Compaq Secures Wireless e-Mail

SAN JOSE, Calif. – Compaq Computer Corp. is readying a number of security enhancements for its iPaq device including an embedded feature to lock down wireless e-mail.

The technology, dubbed Multiprime, uses an extension to the algorithm from RSA Security Inc. built into the handheld device that allows for secure messaging with little computing overhead, according to Bob Dennis, manager for new business development, Internet and e-commerce security, in Compaqs security products group.

“It will be transparent to the user,” Dennis said.
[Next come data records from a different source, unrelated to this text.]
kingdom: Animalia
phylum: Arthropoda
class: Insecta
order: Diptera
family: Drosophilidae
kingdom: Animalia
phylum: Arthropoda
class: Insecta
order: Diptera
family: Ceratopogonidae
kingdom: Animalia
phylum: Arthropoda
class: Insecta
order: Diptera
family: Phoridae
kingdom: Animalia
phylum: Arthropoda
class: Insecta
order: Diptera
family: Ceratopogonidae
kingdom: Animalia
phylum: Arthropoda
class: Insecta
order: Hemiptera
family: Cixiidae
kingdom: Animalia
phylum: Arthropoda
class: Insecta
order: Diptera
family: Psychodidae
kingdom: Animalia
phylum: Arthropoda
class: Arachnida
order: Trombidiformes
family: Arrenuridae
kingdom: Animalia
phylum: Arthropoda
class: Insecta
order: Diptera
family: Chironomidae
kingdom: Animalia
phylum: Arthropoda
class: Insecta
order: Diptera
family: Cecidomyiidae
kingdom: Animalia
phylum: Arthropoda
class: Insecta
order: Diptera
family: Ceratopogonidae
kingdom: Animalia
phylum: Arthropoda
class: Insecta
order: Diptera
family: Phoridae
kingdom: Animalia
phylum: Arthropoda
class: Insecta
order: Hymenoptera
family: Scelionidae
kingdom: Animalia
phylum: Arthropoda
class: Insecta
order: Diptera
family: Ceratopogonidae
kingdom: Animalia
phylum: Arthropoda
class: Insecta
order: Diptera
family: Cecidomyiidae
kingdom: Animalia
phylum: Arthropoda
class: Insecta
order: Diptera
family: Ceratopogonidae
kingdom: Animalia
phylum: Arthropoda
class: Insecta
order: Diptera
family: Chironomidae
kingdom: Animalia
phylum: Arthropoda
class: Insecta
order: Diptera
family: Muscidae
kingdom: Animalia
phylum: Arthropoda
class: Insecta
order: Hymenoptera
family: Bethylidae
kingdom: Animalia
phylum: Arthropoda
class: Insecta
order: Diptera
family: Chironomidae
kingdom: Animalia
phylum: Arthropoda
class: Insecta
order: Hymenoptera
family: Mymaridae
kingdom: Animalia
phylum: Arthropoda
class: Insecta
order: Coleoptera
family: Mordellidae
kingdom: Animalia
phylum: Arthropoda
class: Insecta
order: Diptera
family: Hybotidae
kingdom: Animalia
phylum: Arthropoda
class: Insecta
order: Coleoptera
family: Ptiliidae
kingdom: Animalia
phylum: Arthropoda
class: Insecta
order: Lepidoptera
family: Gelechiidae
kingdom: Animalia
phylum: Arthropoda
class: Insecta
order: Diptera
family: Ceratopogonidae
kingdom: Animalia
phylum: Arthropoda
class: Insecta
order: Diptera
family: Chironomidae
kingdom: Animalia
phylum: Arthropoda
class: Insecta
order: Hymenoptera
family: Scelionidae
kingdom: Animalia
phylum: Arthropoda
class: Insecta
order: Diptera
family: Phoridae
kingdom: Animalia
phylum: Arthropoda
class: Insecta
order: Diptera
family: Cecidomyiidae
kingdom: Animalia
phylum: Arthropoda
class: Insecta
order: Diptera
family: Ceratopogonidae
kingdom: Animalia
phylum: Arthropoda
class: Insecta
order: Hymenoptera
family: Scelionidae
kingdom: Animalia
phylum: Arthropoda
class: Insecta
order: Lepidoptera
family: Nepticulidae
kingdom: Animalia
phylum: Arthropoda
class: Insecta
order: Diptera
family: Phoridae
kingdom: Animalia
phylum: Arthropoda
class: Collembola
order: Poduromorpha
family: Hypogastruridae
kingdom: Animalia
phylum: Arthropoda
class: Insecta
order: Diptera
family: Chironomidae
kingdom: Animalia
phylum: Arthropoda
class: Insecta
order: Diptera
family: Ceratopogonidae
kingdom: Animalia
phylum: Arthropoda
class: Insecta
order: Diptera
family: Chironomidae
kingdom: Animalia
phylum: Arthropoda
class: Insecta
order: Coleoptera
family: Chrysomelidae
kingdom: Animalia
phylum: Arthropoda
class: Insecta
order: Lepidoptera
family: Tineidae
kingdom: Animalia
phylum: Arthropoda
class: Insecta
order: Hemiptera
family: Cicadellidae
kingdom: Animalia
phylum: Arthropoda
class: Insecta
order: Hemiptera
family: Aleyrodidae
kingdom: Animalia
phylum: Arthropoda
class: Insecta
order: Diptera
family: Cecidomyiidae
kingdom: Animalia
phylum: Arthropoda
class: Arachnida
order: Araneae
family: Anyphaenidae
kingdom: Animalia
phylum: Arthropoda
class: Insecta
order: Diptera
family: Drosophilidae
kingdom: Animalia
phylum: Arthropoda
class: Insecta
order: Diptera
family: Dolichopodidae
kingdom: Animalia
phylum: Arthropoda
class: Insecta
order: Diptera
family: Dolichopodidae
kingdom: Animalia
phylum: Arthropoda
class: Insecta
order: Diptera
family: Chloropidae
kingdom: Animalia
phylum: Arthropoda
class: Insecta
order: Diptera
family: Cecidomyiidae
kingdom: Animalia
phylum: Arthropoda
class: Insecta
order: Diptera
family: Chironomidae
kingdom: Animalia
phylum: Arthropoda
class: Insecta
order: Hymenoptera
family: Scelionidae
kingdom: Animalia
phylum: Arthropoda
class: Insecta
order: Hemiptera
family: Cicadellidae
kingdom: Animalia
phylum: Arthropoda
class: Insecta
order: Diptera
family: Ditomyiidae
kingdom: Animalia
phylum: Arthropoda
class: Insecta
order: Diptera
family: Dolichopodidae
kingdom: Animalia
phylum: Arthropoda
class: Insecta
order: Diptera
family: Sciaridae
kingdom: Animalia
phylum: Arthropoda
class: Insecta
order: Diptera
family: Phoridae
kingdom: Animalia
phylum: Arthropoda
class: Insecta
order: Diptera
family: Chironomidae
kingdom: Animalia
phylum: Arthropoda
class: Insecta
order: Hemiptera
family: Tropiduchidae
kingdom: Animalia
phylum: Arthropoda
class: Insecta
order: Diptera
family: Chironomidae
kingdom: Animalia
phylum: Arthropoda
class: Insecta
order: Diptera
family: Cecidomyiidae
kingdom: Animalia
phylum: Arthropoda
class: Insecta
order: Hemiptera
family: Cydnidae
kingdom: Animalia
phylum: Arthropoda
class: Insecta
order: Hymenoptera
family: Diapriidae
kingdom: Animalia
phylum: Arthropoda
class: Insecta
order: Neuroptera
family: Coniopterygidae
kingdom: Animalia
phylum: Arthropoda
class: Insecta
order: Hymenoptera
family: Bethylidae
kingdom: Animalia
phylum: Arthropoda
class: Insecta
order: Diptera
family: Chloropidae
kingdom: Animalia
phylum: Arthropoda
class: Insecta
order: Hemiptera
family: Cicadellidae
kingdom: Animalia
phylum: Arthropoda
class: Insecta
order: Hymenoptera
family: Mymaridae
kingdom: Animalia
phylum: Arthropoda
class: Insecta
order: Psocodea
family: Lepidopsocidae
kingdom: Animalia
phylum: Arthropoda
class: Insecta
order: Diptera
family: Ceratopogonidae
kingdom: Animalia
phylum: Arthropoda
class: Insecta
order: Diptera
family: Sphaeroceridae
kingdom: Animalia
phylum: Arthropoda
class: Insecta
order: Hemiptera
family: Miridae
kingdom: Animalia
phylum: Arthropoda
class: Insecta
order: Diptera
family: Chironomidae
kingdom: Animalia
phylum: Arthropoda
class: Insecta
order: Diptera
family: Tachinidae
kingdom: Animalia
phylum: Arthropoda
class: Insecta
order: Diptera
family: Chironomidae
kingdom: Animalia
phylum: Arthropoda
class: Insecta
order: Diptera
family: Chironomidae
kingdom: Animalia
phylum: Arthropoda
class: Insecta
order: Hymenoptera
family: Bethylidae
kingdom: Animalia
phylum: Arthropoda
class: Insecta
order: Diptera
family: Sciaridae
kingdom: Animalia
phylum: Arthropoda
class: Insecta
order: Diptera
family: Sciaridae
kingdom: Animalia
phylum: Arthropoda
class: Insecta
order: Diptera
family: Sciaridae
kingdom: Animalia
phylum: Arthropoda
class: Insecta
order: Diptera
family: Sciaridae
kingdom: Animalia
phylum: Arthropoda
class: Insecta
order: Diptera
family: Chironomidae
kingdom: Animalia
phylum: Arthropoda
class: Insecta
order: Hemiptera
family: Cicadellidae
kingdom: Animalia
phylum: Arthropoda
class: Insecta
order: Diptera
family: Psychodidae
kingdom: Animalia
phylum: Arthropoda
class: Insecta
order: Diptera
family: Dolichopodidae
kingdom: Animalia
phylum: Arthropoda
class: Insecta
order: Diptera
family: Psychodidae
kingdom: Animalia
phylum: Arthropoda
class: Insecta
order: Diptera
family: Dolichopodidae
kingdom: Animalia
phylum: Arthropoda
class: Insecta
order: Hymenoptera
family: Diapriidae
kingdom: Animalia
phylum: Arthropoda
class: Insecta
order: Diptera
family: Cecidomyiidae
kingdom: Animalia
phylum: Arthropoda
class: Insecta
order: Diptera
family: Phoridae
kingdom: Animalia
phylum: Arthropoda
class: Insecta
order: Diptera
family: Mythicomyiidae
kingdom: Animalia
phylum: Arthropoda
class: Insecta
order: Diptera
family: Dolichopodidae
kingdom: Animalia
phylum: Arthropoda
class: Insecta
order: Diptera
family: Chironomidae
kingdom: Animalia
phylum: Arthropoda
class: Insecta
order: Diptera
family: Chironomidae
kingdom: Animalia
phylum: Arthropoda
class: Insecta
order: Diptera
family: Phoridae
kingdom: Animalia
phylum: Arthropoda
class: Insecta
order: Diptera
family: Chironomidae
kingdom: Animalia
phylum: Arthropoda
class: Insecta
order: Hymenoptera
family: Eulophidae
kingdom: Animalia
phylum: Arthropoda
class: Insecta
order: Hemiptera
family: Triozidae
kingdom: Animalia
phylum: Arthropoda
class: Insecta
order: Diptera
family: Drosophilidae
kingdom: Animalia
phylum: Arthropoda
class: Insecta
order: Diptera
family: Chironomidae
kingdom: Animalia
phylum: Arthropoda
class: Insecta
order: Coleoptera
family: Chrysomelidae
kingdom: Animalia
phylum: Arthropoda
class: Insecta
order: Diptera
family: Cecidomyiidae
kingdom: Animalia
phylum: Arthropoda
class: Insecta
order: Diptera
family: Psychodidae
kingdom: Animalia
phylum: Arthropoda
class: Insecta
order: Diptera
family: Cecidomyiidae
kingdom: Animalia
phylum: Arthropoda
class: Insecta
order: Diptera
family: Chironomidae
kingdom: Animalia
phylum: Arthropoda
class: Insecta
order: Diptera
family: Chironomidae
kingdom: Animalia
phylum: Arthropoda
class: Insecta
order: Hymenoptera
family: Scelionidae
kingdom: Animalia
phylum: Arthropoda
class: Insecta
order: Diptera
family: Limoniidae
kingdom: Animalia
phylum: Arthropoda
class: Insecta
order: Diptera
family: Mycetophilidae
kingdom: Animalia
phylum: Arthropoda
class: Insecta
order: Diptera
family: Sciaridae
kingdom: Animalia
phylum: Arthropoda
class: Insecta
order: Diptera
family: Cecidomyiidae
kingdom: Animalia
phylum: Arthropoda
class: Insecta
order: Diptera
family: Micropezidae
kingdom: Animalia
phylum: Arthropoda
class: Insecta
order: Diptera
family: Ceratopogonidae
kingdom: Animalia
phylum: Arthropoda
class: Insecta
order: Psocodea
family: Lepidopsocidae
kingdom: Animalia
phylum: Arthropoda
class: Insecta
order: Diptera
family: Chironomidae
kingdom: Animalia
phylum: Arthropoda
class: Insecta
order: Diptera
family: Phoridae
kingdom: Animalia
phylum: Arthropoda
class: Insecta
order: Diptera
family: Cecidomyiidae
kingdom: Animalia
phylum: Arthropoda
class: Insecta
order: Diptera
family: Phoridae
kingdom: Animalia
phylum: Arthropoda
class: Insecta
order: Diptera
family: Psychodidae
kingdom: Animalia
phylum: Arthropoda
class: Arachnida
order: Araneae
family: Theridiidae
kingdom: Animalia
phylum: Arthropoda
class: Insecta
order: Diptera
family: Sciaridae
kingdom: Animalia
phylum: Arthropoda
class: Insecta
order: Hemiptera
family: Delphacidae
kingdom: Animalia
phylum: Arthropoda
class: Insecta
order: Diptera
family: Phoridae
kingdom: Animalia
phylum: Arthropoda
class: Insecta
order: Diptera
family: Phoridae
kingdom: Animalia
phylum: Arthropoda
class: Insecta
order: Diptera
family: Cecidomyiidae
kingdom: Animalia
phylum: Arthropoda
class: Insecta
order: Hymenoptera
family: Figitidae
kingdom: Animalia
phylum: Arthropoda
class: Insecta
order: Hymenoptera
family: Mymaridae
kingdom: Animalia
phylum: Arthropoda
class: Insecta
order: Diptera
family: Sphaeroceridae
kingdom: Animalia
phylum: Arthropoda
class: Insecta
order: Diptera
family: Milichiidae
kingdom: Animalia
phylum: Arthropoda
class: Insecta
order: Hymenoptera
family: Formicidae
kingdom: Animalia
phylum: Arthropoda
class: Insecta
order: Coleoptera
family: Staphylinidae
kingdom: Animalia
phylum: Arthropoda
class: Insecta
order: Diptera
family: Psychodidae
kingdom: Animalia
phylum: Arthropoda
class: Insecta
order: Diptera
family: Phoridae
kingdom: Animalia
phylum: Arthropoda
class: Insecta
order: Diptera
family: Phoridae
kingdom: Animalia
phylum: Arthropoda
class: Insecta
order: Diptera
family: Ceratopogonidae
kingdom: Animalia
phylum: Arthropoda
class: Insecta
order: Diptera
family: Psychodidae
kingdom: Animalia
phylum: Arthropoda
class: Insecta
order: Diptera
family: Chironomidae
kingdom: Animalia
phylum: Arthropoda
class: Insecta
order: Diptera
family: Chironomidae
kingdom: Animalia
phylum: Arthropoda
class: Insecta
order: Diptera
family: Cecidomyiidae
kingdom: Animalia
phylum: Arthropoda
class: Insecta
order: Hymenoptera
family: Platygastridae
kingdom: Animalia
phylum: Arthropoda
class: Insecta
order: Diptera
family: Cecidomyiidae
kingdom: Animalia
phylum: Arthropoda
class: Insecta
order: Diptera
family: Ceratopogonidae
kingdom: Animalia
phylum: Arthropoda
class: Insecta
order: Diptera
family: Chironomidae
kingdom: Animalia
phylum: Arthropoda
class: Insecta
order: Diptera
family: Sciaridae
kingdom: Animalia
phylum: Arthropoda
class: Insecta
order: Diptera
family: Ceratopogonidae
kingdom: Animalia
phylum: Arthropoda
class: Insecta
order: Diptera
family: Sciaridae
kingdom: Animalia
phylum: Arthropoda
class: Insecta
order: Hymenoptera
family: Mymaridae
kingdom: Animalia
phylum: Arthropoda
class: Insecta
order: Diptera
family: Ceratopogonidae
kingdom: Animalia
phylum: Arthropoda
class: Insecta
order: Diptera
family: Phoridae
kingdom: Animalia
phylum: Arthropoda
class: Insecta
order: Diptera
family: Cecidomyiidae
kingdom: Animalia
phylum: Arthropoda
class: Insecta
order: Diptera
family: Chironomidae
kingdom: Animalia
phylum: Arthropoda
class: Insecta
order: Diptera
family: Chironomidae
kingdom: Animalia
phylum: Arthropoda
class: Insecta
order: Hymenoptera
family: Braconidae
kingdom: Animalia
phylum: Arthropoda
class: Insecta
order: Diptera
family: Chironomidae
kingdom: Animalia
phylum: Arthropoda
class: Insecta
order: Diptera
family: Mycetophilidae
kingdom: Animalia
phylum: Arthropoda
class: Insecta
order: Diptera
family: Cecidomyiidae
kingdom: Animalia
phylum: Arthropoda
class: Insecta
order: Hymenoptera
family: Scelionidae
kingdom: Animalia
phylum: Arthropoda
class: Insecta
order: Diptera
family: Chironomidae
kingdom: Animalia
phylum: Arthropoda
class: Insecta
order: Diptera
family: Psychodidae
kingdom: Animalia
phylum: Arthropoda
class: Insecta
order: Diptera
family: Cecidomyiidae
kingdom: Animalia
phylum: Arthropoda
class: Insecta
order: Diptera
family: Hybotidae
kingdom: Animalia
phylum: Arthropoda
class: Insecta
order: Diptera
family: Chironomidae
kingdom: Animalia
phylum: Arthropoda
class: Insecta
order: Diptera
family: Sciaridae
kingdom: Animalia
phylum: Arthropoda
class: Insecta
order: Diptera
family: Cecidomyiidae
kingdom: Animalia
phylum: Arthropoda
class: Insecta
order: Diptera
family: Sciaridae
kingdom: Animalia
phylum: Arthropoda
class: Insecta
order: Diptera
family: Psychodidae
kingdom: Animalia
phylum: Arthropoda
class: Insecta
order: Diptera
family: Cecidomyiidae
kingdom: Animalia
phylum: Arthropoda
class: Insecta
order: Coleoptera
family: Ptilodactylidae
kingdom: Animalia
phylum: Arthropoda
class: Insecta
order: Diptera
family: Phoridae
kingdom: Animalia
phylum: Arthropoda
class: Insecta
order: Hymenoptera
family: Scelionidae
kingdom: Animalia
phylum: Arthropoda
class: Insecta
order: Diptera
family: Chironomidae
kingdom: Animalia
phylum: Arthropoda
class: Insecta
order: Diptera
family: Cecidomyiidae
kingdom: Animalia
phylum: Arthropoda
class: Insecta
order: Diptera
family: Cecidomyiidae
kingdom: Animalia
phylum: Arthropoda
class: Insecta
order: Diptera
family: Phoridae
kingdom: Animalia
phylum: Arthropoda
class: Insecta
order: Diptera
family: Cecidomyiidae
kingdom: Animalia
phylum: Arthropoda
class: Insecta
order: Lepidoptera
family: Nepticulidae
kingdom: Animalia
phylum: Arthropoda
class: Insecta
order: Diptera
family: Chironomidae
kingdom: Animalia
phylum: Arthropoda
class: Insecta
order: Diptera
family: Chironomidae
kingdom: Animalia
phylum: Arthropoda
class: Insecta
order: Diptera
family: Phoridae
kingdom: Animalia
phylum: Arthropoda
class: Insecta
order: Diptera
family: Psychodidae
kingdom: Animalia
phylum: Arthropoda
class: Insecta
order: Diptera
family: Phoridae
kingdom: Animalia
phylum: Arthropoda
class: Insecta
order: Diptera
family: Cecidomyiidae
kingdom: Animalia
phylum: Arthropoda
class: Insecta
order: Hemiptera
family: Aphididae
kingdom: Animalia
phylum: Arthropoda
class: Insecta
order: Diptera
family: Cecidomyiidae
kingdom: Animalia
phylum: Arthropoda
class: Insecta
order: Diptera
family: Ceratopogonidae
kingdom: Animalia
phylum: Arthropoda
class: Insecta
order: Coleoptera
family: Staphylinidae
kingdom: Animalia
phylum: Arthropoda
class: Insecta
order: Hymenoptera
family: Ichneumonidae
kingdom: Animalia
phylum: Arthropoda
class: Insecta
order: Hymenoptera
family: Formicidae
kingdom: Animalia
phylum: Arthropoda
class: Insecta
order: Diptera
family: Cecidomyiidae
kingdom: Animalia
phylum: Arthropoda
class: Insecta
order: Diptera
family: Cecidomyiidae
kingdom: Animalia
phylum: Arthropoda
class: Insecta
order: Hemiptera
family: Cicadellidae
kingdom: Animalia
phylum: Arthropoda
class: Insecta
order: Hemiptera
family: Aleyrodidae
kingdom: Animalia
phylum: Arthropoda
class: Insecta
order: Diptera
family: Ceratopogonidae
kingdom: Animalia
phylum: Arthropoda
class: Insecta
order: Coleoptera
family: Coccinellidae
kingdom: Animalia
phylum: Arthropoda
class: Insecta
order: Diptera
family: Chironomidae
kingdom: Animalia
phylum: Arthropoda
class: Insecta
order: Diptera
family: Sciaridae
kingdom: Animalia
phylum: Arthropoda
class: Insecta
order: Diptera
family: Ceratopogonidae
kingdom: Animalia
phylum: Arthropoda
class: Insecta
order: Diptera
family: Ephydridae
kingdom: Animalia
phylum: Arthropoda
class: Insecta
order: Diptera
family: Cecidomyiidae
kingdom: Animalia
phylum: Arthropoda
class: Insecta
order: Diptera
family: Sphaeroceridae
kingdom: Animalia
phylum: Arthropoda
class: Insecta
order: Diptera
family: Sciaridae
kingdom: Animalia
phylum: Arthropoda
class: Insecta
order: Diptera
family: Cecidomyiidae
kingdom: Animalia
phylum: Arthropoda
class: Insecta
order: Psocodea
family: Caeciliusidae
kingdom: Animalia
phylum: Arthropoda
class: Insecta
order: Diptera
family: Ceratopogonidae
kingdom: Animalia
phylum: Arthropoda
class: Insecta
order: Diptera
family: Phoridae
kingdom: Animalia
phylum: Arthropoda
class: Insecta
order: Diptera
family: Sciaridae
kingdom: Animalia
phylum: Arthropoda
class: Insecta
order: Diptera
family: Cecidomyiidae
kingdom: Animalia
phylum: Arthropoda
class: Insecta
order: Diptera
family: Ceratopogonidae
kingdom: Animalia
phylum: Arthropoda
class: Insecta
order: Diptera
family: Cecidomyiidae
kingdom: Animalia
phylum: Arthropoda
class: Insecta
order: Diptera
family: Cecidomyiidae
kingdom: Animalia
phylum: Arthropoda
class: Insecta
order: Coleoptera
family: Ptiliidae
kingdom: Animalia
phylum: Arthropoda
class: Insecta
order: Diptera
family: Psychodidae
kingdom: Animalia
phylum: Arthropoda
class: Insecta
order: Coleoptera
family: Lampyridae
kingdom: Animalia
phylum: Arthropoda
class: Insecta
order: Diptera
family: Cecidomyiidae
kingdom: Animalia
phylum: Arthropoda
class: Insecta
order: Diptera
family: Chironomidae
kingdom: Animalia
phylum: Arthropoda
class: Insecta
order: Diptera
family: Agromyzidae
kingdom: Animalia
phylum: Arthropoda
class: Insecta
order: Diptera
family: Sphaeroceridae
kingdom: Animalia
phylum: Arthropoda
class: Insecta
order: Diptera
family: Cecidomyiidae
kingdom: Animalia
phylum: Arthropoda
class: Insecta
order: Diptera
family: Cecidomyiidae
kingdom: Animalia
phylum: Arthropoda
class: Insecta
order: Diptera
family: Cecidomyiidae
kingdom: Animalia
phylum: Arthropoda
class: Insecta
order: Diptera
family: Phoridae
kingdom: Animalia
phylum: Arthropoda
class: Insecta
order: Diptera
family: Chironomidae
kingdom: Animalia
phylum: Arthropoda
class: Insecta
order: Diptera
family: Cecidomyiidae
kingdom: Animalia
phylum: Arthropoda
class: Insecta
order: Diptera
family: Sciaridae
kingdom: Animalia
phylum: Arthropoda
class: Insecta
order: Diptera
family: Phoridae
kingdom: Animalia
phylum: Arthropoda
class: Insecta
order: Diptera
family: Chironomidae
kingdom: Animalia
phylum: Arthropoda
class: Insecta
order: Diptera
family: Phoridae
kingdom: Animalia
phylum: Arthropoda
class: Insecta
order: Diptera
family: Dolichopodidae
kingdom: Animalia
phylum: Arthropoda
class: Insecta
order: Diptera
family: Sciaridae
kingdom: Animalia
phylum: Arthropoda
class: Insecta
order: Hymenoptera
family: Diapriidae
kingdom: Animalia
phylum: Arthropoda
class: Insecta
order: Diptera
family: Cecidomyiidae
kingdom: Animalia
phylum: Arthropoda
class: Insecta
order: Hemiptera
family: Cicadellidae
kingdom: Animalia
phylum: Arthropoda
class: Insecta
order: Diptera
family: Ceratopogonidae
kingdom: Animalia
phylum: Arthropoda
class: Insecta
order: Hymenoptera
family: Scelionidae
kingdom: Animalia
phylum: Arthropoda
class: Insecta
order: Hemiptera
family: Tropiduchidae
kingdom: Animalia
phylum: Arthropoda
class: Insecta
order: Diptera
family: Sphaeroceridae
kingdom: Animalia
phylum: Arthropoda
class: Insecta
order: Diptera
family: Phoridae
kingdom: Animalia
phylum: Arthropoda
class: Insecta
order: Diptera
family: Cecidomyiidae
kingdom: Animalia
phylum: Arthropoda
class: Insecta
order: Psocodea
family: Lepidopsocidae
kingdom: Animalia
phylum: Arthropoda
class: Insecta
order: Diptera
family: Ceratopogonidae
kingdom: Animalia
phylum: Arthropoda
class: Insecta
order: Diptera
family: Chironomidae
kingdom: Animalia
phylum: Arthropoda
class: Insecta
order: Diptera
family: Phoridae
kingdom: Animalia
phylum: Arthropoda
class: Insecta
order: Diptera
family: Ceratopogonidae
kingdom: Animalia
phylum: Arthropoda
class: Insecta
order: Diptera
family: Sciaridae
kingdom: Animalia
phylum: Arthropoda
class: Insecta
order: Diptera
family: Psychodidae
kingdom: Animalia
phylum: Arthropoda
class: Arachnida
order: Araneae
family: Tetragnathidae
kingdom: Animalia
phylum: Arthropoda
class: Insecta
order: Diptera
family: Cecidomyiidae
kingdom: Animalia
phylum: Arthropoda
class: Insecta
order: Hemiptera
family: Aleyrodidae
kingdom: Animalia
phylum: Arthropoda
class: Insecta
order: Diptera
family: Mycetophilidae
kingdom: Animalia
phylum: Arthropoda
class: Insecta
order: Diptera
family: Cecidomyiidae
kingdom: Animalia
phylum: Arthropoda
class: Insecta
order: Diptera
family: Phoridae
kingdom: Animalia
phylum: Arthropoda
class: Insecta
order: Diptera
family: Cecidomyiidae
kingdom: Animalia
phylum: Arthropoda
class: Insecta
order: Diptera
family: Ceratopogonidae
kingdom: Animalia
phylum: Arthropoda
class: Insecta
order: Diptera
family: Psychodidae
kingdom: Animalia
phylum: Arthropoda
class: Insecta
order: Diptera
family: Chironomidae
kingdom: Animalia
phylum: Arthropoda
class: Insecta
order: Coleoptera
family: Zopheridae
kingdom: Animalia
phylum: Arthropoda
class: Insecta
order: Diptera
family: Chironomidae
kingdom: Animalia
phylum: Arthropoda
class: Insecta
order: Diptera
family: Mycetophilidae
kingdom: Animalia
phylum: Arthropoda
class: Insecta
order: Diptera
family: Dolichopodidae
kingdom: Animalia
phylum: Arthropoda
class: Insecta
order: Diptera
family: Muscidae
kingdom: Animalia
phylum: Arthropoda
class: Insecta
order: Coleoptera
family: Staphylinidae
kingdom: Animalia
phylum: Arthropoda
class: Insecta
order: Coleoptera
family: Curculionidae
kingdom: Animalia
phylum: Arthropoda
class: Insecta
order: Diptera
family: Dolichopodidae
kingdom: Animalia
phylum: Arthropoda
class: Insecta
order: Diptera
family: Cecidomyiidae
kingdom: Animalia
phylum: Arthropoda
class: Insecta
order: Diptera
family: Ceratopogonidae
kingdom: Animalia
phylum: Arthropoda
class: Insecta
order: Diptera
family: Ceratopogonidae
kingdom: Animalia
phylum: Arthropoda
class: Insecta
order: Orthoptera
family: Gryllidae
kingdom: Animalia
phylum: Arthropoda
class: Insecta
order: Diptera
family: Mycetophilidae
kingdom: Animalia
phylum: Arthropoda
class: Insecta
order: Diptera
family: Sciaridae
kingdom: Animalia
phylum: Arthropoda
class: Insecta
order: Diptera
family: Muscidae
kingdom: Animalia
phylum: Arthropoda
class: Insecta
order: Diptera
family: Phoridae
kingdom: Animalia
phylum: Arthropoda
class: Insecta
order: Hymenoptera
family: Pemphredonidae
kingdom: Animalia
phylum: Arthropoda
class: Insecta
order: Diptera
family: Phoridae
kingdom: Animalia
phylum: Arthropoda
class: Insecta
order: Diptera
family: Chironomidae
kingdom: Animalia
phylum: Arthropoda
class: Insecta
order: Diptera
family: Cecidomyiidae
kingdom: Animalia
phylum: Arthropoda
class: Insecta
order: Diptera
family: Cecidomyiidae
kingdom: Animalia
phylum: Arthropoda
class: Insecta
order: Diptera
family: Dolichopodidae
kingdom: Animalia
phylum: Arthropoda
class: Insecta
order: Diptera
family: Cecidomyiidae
Dennis showed a prototype of Multiprime at the RSA Conference 2002 here which indicated significant improvement in performance with the embedded technology over traditional wireless cryptography methods. While Multiprime appears to allow secure access to e-mail on the iPaq with little delay, a similar test of 1,024 key cryptography on a Palm device “ran the battery dead,” Dennis said.

Multiprime, which is the result of development targeting wireless transactions for government, is still in tests, but should be available in about a month, he said.

At the conference, Houston-based Compaq demonstrated a number of other security enhancements to Microsoft Corp.s PocketPC operating system designed to improve the security of data on handhelds as well as the devices themselves.

Among the improvements is a replacement of PocketPCs simple four-character access password with a nine-character alpha-numeric version. In addition to being more difficult to guess, the password feature cannot be defeated by rebooting the device and it allows a user only three guesses at the password before erasing all of the data in the devices memory.

Legitimate users who lose data inadvertently can reset their handhelds by linking with their host system, officials said.

Compaq has also modified the PocketPC OS to forbid linking the devices to anything but an approved host machine, such as a PC. The safeguard will prevent the iPaq and other PocketPC devices from being used for unauthorized transport of corporate data, officials said.

The security enhancements for the Pocket PC come on a CD and any Pocket PC device can be upgraded to the higher level of protection, officials here said. The enhancements are pending certification with the British military and NATO and are available in Europe now. They will be released in the U.S. when the certification process is complete, according to Compaq officials.

The work mirrors work Compaq is doing to bolster security on Windows desktops. Among the PC improvements are tools to restrict the connection of devices like CD burners and modems to desktops. The enhancements are available now for machines running Windows NT and Windows 2000. Security enhancements for Windows XP are due in the coming weeks, officials said.